§ Document section:

-------------------------

Here is the sample code I wrote which puts all the above pieces of the puzzle together and gives us a view of the bigger picture.

import boto3
import json


class CostEstimation:

    def __init__(self):
        self.region_mapping_dict = {'us-east-2': 'US East (Ohio)',
                                    'us-east-1': 'US East (N. Virginia)',
                                    'us-west-1': 'US West (N. California)',
                                    'us-west-2': 'US West (Oregon)',
                                    'ap-south-1': 'Asia Pacific (Mumbai)',
                                    'ap-northeast-3': 'Asia Pacific (Osaka-Local)',
                                    'ap-northeast-2': 'Asia Pacific (Seoul)',
                                    'ap-southeast-1': 'Asia Pacific (Singapore)',
                                    'ap-southeast-2': 'Asia Pacific (Sydney)',
                                    'ap-northeast-1': 'Asia Pacific (Tokyo)',
                                    'ca-central-1': 'Canada (Central)',
                                    'cn-north-1': 'China (Beijing)',
                                    'cn-northwest-1': 'China (Ningxia)',
                                    'eu-central-1': 'EU (Frankfurt)',
                                    'eu-west-1': 'EU (Ireland)',
                                    'eu-west-2': 'EU (London)',
                                    'eu-west-3': 'EU (Paris)',
                                    'eu-north-1': 'EU (Stockholm)',
                                    'sa-east-1': 'South America (Sao Paulo)'}

        self.pricing = boto3.client('pricing', region_name='us-east-1')

    def extract_values(self, obj, key):
        """Pull all values of specified key from nested JSON."""
        arr = []

        def extract(obj, arr, key):
            """Recursively search for values of key in JSON tree."""
            if isinstance(obj, dict):
                for k, v in obj.items():
                    if arr != []:
                        break
                    if isinstance(v, (dict, list)):
                        extract(v, arr, key)
                    elif k == key:
                        arr.append(v)
            elif isinstance(obj, list):
                for item in obj:
                    extract(item, arr, key)
            return arr

        results = extract(obj, arr, key)

-------------------------

§ Available data:
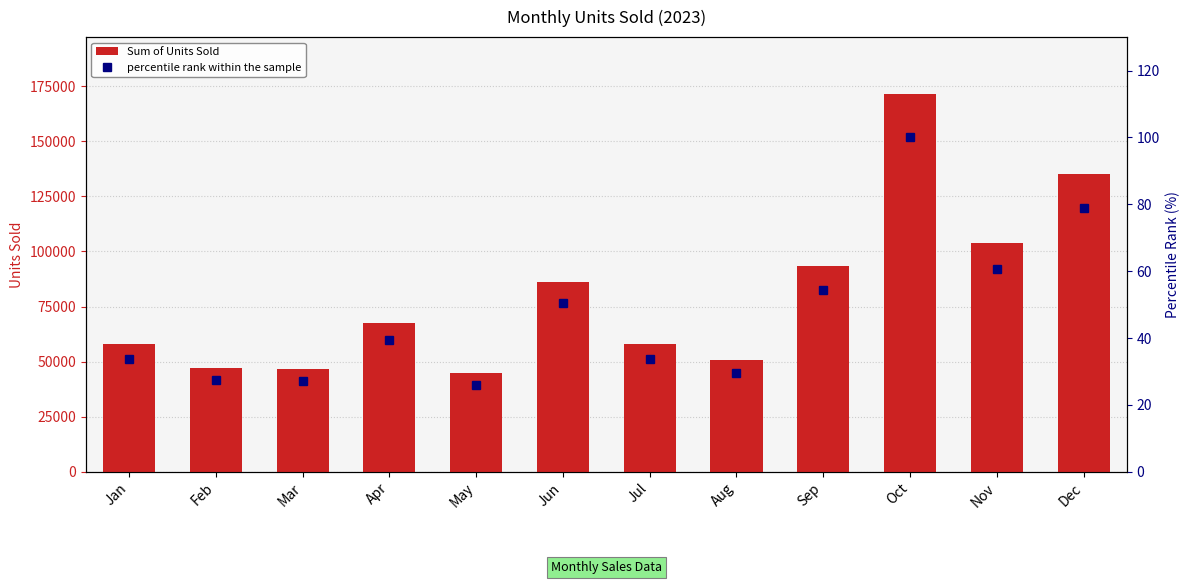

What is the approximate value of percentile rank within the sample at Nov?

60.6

-------------------------

§ Tasks and exercises:
a - In the cost estimation code, which region name is given when the pricing client is created?
b - Edit the part of the cost estimation code starting at "self.pricing = boto3.client('pricing', region_name='us-east-1')" and ending at "extract(v, arr, key)", changing "JSON tree" to "JSON structure".
The material is separate from the cost estimation code.

§ Responses for each task:
a - us-east-1

b -
self.pricing = boto3.client('pricing', region_name='us-east-1')

    def extract_values(self, obj, key):
        """Pull all values of specified key from nested JSON."""
        arr = []

        def extract(obj, arr, key):
            """Recursively search for values of key in JSON structure."""
            if isinstance(obj, dict):
                for k, v in obj.items():
                    if arr != []:
                        break
                    if isinstance(v, (dict, list)):
                        extract(v, arr, key)